Written Answers. - EU Directives.

Jim O'Keeffe


275 Mr. J. O'Keeffe asked the Minister for Health and Children if he will give a full account of the circumstances relating to the preparation of the Public Health (Tobacco) Act 2002, in particular, the circumstances which led to the failure to give the necessary notification to the EU Commission before the Bill was enacted into law; and if he will make a statement on the matter. [4080/03]

EU Directives 98/34/EC and 98/48/EC, the transparency-technical standards directives, require draft technical regulations to be notified to the EU Commission and to other member states in advance of their adoption.

The procedure is intended to provide transparency and control with regard to technical regulations which impose binding legal rules regulating the characteristics required of a product such as levels of quality, performance, safety or dimensions, including the requirements applicable to the product as regards the name under which the product is sold, terminology, symbols, testing and test methods, packaging, marking or labelling and conformity assessment procedures. As national measures of this nature could create unjustified barriers to trade between member states, their notification in draft form and the subsequent evaluation of their content in the course of the procedure help to diminish this risk. The procedure was not followed at Bill stage with the 2002 Act and as a result, 14 of the 53 sections of the Act are affected. However, important aspects of the Act such as the establishment of the Office of Tobacco Control and the power to regulate smoking in the workplace remain in place.

As the Act is a public health measure it was considered that it was not notifiable to the Commission as a technical regulation. It was also considered that the requirement to introduce commencement orders in the case of the Act would allow for notification of the commencement order in draft form thereby meeting the requirements of the transparency directives. However, following correspondence and discussions with EU Commission officials on this matter and having obtained legal advice from the Attorney General it became clear that any attempt to commence the affected sections would result in considerable uncertainty as to the enforceability of sections in question.

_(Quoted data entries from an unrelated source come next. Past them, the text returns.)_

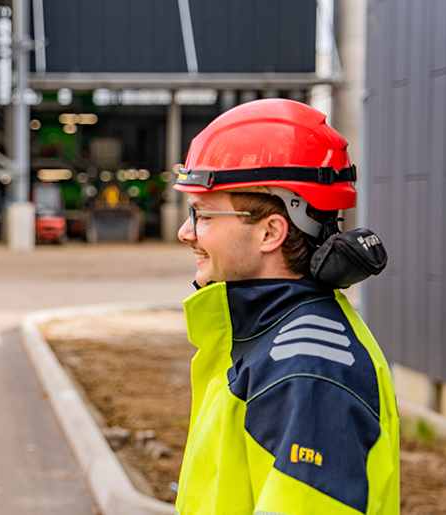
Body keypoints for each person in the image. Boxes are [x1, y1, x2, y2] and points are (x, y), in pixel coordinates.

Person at [173, 98, 396, 514]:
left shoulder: (310, 371)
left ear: (270, 231)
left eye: (202, 214)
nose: (186, 232)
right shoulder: (268, 336)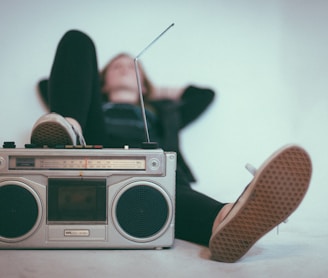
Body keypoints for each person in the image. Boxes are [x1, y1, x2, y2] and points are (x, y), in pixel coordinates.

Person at [31, 30, 312, 263]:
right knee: (77, 39)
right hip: (95, 150)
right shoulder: (95, 106)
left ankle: (226, 218)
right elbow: (49, 84)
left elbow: (204, 95)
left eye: (133, 68)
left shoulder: (165, 112)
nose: (125, 69)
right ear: (102, 81)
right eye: (117, 67)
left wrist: (153, 91)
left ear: (144, 85)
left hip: (153, 169)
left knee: (169, 188)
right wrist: (88, 94)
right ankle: (70, 130)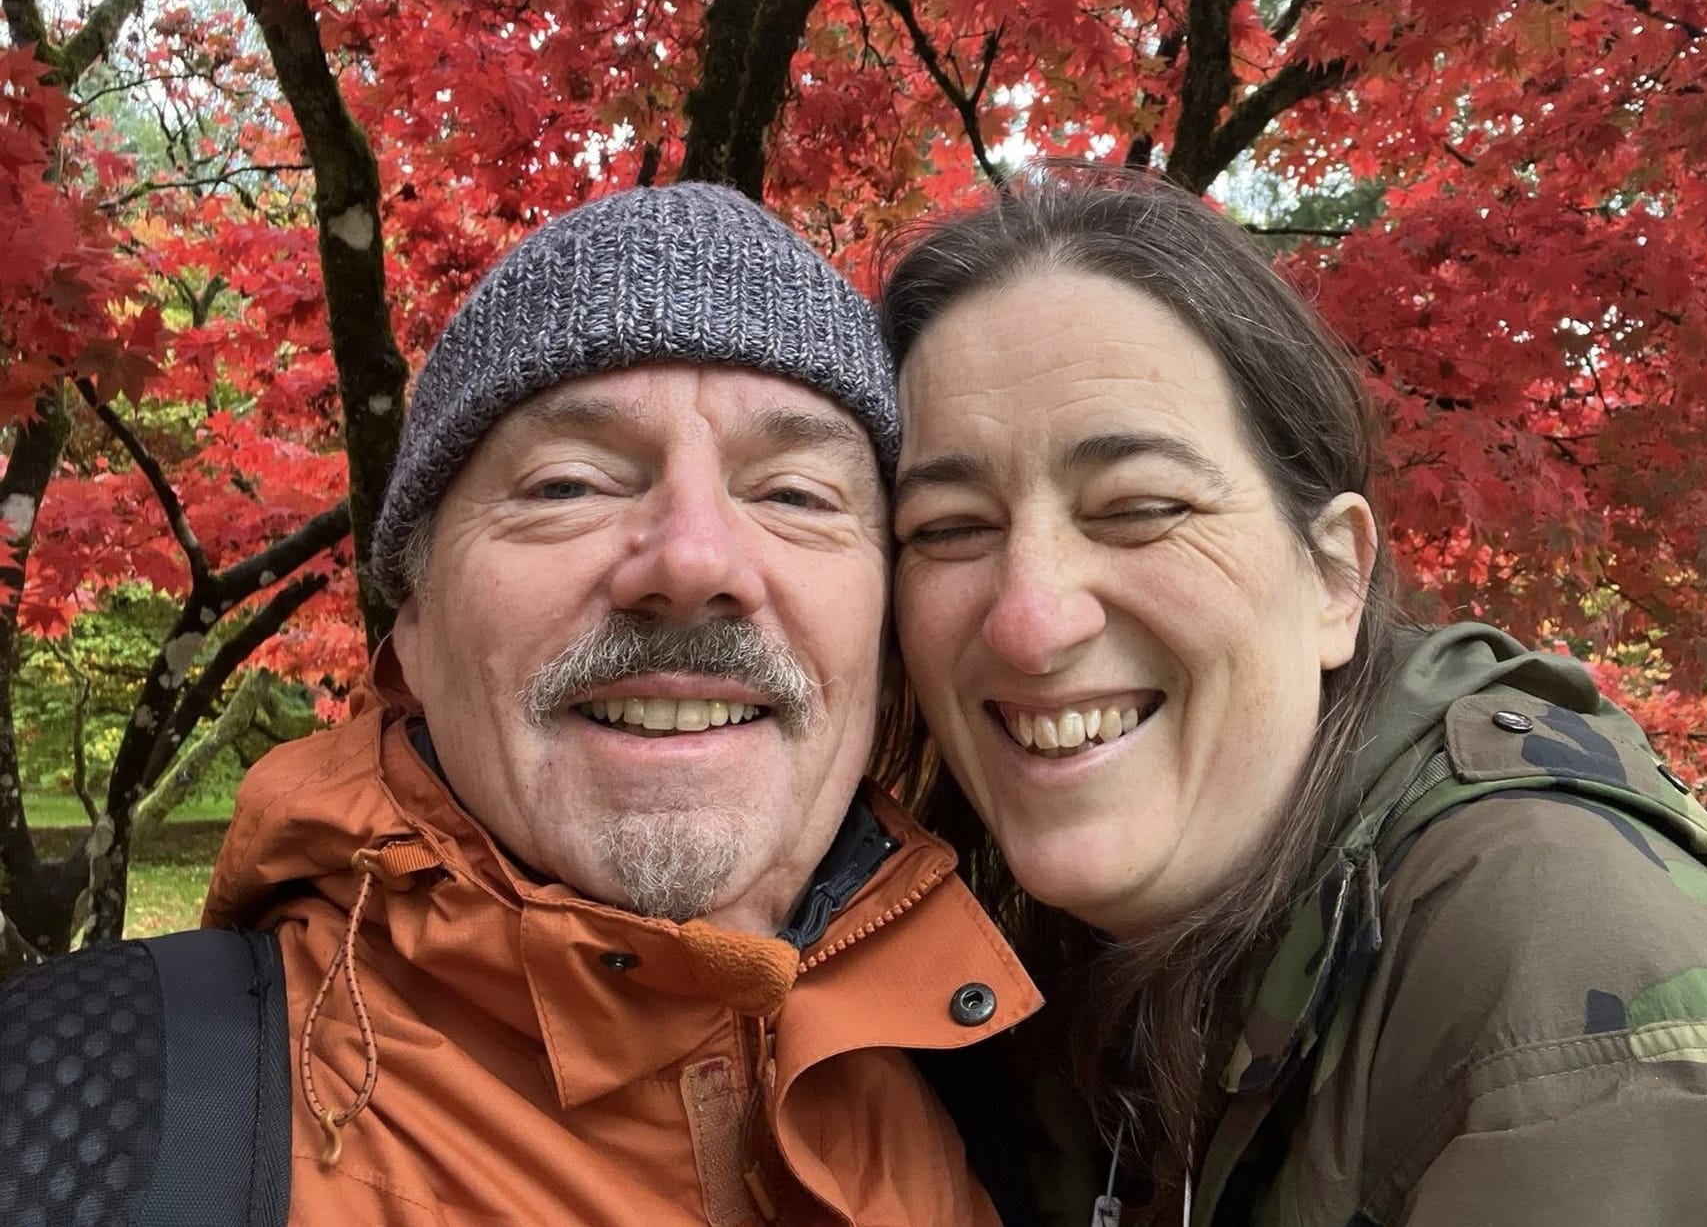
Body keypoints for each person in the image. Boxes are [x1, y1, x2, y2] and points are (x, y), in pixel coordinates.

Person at [877, 167, 1707, 1227]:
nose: (1028, 617)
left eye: (1136, 506)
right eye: (947, 530)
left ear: (1331, 578)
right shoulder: (1026, 970)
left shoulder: (1558, 1011)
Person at [0, 183, 1036, 1226]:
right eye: (567, 485)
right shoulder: (65, 1122)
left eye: (795, 496)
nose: (690, 558)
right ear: (410, 627)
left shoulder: (1016, 1103)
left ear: (890, 635)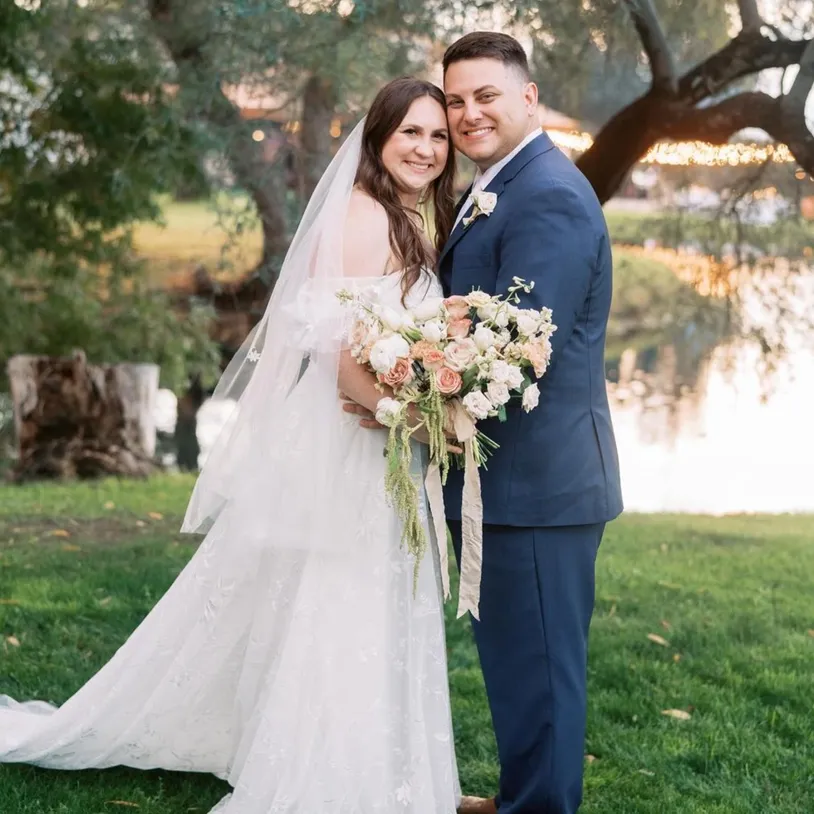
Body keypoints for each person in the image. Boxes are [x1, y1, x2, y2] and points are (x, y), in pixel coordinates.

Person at [0, 77, 462, 814]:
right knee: (341, 596)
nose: (427, 150)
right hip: (354, 438)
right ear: (378, 137)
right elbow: (338, 349)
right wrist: (413, 416)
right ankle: (328, 770)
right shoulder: (364, 215)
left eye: (438, 137)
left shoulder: (408, 218)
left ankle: (382, 765)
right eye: (412, 132)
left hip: (382, 437)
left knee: (360, 594)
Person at [347, 31, 624, 814]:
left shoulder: (549, 196)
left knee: (539, 671)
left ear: (528, 97)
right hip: (504, 479)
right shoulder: (497, 183)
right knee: (517, 664)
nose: (467, 116)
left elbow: (519, 342)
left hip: (541, 483)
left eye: (485, 97)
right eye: (456, 100)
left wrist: (404, 404)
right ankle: (520, 799)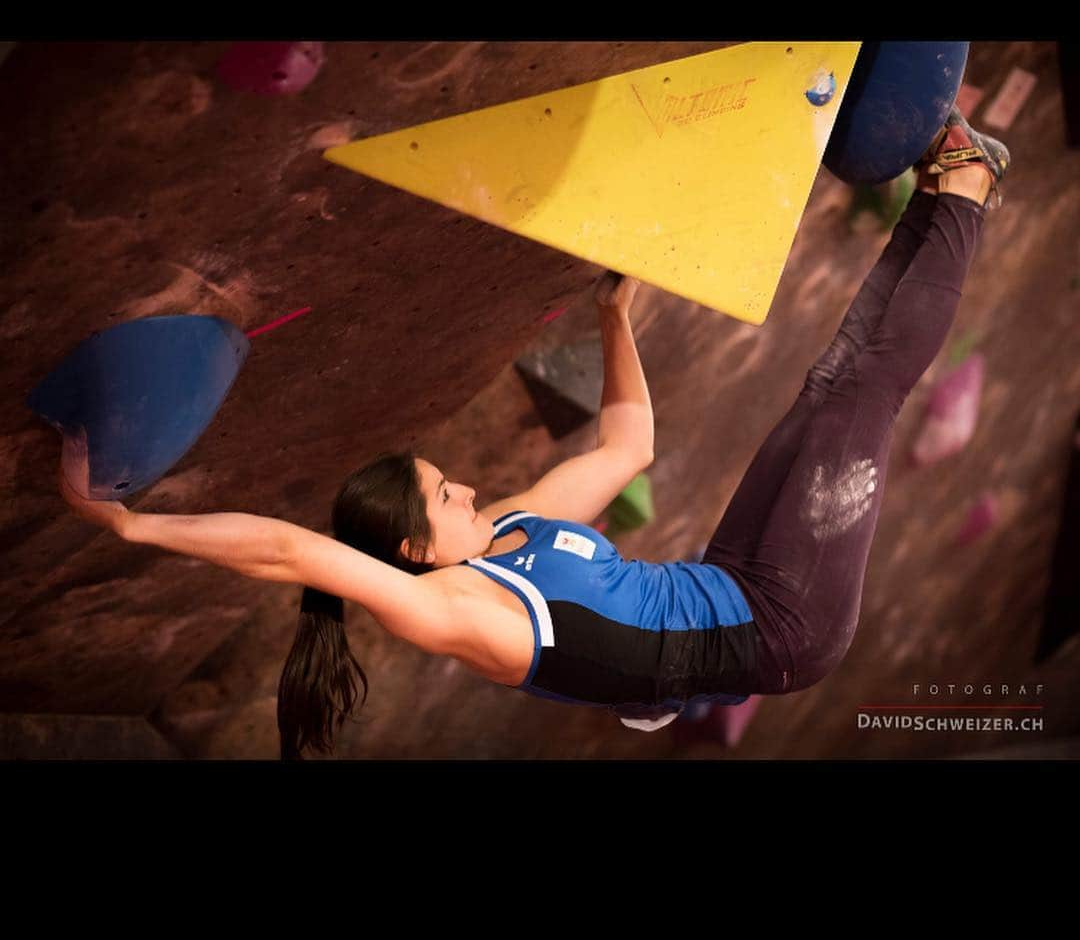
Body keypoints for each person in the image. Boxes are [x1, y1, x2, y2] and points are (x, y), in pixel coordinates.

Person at [58, 106, 1010, 760]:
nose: (466, 488)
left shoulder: (513, 531)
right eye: (444, 497)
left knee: (833, 385)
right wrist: (136, 527)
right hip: (778, 630)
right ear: (412, 551)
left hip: (723, 587)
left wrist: (614, 319)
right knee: (863, 395)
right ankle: (967, 185)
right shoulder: (459, 617)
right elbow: (289, 549)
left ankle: (941, 193)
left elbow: (625, 449)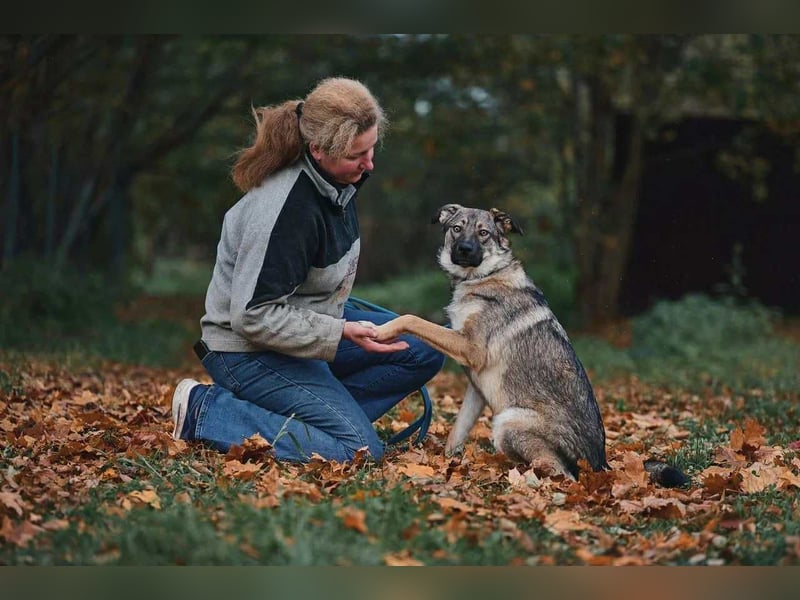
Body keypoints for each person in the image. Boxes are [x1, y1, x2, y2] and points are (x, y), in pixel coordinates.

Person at [171, 77, 444, 463]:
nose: (370, 165)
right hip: (248, 352)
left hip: (304, 330)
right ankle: (210, 411)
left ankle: (314, 422)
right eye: (357, 155)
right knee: (357, 449)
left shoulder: (336, 178)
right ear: (317, 150)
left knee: (424, 348)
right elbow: (252, 317)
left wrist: (340, 325)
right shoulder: (285, 212)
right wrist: (341, 330)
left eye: (371, 148)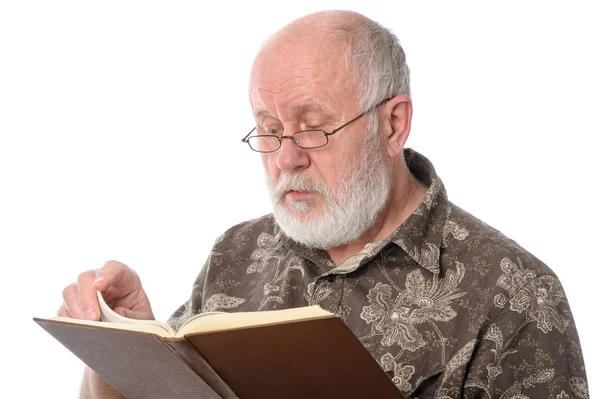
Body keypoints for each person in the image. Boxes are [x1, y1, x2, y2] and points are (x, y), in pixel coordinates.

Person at [58, 10, 588, 399]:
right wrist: (120, 343)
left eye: (313, 129)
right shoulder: (237, 253)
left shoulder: (516, 292)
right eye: (268, 129)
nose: (285, 158)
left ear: (393, 124)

Accordingly, I decided that the quickest and most appropriate way of resolving the issue was to repeal the affected sections and to re-introduce them by way of a new Bill which would then be notified under the transparency procedure and, on completion of this procedure, would be re-enacted.

The matter was further complicated by the fact that the Act was the subject of a legal challenge in the courts by the tobacco industry in three sets of proceedings. The court was advised of the problem with regard to some sections of the Act and of the attempts made through the Commission to resolve the issue. Each set of proceedings was discontinued. The problem can be remedied and it is my intention to proceed with amending legislation as soon as possible.
The Deputy may wish to note that I am now proceeding with a package of measures to control the smoking of tobacco in all workplaces and I have published draft regulations which will prohibit smoking in places of work from 1 January 2004.